Sometimes they fought, sometimes Amy shouted and slammed doors and called him names, sometimes Ferguson hid in his room and refused to talk to her for entire evenings, entire blocks of ten or twelve uninterrupted hours, but mostly they made an effort to get along, and mostly they did get along. In effect, their friendship returned to what it had been before Ferguson got it into his head that they should be more than just friends, but there was an added intensity to the friendship now that they were living with their newly married parents in the house on Woodhall Crescent, with longer, more intimate conversations that sometimes lasted three or four hours and at some point always managed to come around to Amy’s mother’s death and Artie Federman’s death, with more hours of studying and preparing for tests together (which pushed Ferguson’s grades up from B+’s and occasional A−’s to Amy’s level of all A’s and A−’s), more cigarettes smoked together, more alcohol drunk together (almost all of it beer, cheap Rolling Rock in long green bottles or even cheaper Old Milwaukee in the stumpy brown ones), more old movies watched on TV together, more records listened to together, more games of gin rummy played together, more trips to New York together, more joking, more teasing, more arguing about politics, more laughing, and no more inhibitions about picking noses and farting in each other’s company.

* * *

THE SCHOOL HAD more than twenty-one hundred students, just over seven hundred per grade, and in that factory of secondary public education that served the towns of Maplewood and South Orange, there was a mix of Protestants, Catholics, and Jews, a largely middle-class population with a chunk from the blue-collar laboring class and another chunk from the upper strata of white-collar wealth, boys and girls whose families had come to America from England, Scotland, Italy, Ireland, Poland, Russia, Germany, Czechoslovakia, Greece, and Hungary, but not a single Asian family and only twenty-four students of color in the entire school, making it one of the many one-color high schools in Essex County, and even at that late date, nineteen and twenty years after the liberation of the death camps at the end of the Second World War, traces of anti-Semitism lingered on in the two towns, mostly in the form of whispers, silences, and unwritten exclusions at places such as the Orange Lawn Tennis Club, but sometimes it was worse than that, and neither Ferguson nor Amy ever forgot the cross that was burned on the front lawn of one of their Jewish friends from Maplewood the year they turned ten.
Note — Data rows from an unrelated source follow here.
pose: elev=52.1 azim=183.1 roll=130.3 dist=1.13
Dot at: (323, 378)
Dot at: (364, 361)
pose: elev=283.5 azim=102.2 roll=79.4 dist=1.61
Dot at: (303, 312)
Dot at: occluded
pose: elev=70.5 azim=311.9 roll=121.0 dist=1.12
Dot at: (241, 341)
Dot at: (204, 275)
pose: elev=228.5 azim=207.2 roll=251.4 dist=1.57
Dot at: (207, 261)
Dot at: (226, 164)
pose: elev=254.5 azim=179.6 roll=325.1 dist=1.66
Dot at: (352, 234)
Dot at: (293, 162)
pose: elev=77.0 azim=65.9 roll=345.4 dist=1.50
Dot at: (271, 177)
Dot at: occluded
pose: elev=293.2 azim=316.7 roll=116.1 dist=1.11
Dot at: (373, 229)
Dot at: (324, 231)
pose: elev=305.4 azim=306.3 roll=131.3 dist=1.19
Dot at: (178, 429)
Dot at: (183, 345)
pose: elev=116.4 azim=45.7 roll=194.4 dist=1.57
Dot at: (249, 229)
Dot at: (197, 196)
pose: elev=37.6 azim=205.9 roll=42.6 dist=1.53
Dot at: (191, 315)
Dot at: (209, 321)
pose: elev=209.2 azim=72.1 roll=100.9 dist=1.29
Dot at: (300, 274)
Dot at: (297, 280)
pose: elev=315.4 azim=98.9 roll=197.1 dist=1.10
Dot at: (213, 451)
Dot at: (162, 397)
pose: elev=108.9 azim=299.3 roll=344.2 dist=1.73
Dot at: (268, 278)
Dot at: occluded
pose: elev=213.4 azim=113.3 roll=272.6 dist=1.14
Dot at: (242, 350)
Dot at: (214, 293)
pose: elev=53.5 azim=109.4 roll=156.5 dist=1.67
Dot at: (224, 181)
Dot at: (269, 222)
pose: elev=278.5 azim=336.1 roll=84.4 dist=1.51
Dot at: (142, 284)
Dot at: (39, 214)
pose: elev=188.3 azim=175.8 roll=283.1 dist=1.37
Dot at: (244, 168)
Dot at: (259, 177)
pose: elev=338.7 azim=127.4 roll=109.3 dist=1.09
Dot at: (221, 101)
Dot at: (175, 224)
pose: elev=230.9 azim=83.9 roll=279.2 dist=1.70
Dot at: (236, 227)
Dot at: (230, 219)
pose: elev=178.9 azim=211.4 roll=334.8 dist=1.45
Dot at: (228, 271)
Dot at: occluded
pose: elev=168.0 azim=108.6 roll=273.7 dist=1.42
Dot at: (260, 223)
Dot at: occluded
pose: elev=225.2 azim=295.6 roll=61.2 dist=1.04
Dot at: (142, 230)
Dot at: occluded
More than two-thirds of the seven hundred — plus students in their class would go on to attend college, some at the best private colleges in the country, some at mediocre private colleges along the eastern seaboard, some at state-run colleges in New Jersey, and for the boys who didn’t attend college there was the army and Vietnam, and after that, if there was an after that, work as mechanics and gas pumpers at garages and filling stations, careers as bakers and long-distance truck drivers, fitful or steady employment as plumbers, electricians, and carpenters, twenty-year stints in the police department, the fire department, and the sanitation department, or else shooting for the jackpot in high-risk trades such as gambling, extortion, and armed robbery. For the girls who didn’t attend college, there was marriage and motherhood, secretarial school, nursing school, beautician school, dental technician school, work in offices, restaurants, and travel agencies, and the chance to spend the rest of their lives within ten miles of the town where they were born.